Si approssima la fine dell’anno e, inevitabilmente, è tempo di confronti in Borsa: quanto sono saliti e scesi i vari titoli nel 2021? Di sicuro a spiccare c’è ancora Moncler, la cui crescita, al di là di eventuali oscillazioni periodiche, prosegue inarrestabile. Una corsa che va avanti ormai da anni e che si contrappone, per esempio, a un colosso tech come Telecom Italia.
Moda batte tech: perché Moncler vale più di Telecom
Per fare il confronto, diamo uno sguardo alla quotazione in euro della griffe dei piumini di alta gamma e al suo andamento negli ultimi 5 anni. Nel novembre 2021 ha toccato quota 69 euro (martedì 16), un anno fa era a 41. Nello stesso periodo del 2019 il valore era di circa 36 euro, nel 2018 29, nel 2016 15. La capitalizzazione attuale è 17.453.162.042, l’ultimo a dividendo 0,45 (24/05/2021). Complessivamente Moncler mette a segno una performance di +29,48% ytd (year to date) e +58,16% sull’anno.
Sull’altro fronte Telecom Italia ha una capitalizzazione pari a 7.448.587.770 euro e l’ultimo dividendo è stato di 0,01 euro (21/06/2021). La performance ytd è di +25,23%, quella annuale +17,80%. Guardando al passato, nel novembre 2016 la quotazione era di circa 0,70 euro e tale era anche un anno dopo. Nel novembre 2018 il valore è sceso intorno a 0,5 euro, rimanendo fermo anche nel 2019. Nel novembre 2020 è sceso ulteriormente a 0,4, valore intorno a cui oscilla anche nel novembre 2021 (0,47 lunedì 29).
Moncler regina di Borsa
Insomma già nel luglio 2018 i giornali titolavano “Moncler regina di Borsa: vale più di Tim e Poste” (Firstonline, 3 luglio 2018). La griffe era in quel momento arrivata a toccare i 10 miliardi di euro di capitalizzazione, un valore allora (e tuttora) superiore a quello di gruppi come Tim, Poste Italiane e Terna. Le ultime due aziende attualmente hanno infatti una capitalizzazione rispettivamente di 14.712.414.873 e 13.072.786.969 euro.
Moncler un marchio forte
Qual è la ragione del successo? Moncler è sicuramente un marchio forte, come emerge dalla fotografia del settore moda scattata da Brand finance luxury & premium 50 nel 2021, l’annuale classifica della società di consulenza e analisi finanziarie Brand Finance. La pandemia ha condizionato le performance dei 30 principali marchi italiani e francesi della fascia premium e lusso, che mediamente perdono il 7% (10 miliardi di dollari), ma i brand forti tengono duro, perché le flessioni sono causate dalle riduzioni delle vendite durante l’emergenza sanitaria, non da una perdita di smalto e attrattività dei brand agli occhi dei consumatori.

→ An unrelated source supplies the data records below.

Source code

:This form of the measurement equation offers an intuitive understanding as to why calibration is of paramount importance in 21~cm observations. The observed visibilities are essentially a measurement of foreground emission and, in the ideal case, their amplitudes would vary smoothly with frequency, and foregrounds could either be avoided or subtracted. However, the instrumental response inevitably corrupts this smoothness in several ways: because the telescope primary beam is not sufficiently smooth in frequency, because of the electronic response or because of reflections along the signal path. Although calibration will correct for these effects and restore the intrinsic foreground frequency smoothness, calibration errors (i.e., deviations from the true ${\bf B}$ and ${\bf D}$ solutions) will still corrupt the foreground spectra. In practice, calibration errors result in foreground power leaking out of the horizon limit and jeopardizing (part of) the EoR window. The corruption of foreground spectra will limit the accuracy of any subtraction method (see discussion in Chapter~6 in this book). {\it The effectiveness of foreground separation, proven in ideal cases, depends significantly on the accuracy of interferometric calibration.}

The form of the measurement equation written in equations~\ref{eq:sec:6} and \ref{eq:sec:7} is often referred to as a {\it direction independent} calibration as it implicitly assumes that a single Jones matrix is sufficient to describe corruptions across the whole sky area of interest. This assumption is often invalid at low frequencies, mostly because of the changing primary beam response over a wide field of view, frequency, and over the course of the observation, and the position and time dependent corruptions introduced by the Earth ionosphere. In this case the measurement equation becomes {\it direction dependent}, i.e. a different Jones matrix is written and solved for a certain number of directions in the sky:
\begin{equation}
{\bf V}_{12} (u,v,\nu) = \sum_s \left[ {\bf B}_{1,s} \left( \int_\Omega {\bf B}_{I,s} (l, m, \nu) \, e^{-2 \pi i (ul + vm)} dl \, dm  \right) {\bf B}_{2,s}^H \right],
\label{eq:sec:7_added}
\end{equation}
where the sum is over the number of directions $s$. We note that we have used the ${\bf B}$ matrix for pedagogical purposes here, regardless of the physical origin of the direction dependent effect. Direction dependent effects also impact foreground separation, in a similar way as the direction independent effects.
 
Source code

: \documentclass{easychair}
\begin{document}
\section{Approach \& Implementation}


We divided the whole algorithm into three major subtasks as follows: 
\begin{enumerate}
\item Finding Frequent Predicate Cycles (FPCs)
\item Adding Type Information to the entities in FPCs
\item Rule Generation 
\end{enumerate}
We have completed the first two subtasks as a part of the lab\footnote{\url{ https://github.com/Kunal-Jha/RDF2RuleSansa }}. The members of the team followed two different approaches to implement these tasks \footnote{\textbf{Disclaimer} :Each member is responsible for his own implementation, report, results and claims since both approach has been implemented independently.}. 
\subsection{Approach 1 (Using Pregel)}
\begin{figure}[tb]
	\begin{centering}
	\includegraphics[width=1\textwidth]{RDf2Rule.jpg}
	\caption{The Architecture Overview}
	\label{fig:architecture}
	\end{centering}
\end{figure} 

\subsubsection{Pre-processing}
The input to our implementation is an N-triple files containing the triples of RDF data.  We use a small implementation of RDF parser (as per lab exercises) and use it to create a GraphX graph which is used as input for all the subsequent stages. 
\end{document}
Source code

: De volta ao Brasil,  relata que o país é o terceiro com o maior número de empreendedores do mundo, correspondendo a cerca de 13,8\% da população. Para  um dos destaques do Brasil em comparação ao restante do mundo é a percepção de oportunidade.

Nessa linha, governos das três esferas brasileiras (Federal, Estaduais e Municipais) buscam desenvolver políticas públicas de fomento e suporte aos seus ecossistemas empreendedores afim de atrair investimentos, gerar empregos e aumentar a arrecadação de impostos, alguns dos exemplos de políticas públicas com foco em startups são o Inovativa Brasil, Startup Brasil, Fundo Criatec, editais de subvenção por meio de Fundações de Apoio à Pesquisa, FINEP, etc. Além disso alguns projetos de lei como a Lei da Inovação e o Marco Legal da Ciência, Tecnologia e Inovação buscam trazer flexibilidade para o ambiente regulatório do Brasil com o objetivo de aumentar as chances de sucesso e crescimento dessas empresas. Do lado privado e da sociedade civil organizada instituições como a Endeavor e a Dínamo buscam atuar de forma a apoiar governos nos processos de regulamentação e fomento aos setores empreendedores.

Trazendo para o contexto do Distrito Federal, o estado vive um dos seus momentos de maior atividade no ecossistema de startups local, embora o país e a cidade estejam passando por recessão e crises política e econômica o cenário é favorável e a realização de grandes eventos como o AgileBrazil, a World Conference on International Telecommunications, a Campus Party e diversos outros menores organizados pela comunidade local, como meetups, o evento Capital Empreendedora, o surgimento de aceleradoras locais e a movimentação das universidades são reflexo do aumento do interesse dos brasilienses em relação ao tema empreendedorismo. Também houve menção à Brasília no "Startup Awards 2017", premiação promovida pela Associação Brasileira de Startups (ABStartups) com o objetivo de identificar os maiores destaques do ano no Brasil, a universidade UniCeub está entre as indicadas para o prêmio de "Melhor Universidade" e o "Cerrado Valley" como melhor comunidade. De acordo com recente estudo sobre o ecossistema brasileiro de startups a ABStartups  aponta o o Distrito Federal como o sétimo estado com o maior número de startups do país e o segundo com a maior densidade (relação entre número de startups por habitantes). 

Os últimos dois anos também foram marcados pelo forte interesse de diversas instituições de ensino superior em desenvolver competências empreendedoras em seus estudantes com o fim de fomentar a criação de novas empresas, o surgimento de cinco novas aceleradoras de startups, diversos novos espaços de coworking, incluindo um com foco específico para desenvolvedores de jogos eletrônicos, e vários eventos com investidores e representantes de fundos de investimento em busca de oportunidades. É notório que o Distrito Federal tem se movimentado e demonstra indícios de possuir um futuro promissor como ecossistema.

In particolare, Brand Finance ha valutato i marchi in base a fattori come investimento di marketing, familiarità del cliente, soddisfazione e reputazione aziendale. Dopo Ferrari e Rolex, al terzo posto c’è Moncler, con un brand strength index score di 87,4 su 100, in crescita del 2% sul 2020 e uno strenght rating AAA.
Il “segreto” dei piumini di lusso
L’azienda guidata dall’a.d. e direttore artistico Remo Ruffini, che secondo Forbes nel 2021 è tra i 900 uomini più ricchi del mondo con un patrimonio stimato di 4 miliardi di dollari, è specializzata in creazione, produzione e vendita di piumini di lusso ma propone anche altri tipi di abiti invernali come cappotti, polo e maglioni, scarpe, borse ed accessori come cappelli, cuffie, guanti, sciarpe e colli.
Secondo l’analisi di Strategia-Borsa Moncler può contare sul capitale rappresentato dalla propria identità di marca e dalla sua lunga esperienza: l’azienda è stata fondata nel 1952 a Monestier-de-Clermont, località sciistica vicino a Grenoble, Francia da René Ramillon, artigiano di attrezzature da montagna francese, e André Vincent.
Il gruppo oggi continua a soddisfare le esigenze di un marchio di lusso su un mercato considerato di nicchia, sforzandosi di attirare una nuova generazione di consumatori con linee più giovani, che garantiscono però una certa continuità all’azienda. Restano intramontabili nell’immaginario collettivo i Paninari con il Moncler negli Anni Ottanta.
Le minacce principali a cui far fronte sono legate all’eccessiva somiglianza delle offerte della concorrenza, che commercializza i propri prodotti a prezzi più abbordabili, così come l’aumento delle contraffazioni, che comportano delle perdite colossali, e la più generalizzata perdita di dinamismo del mercato.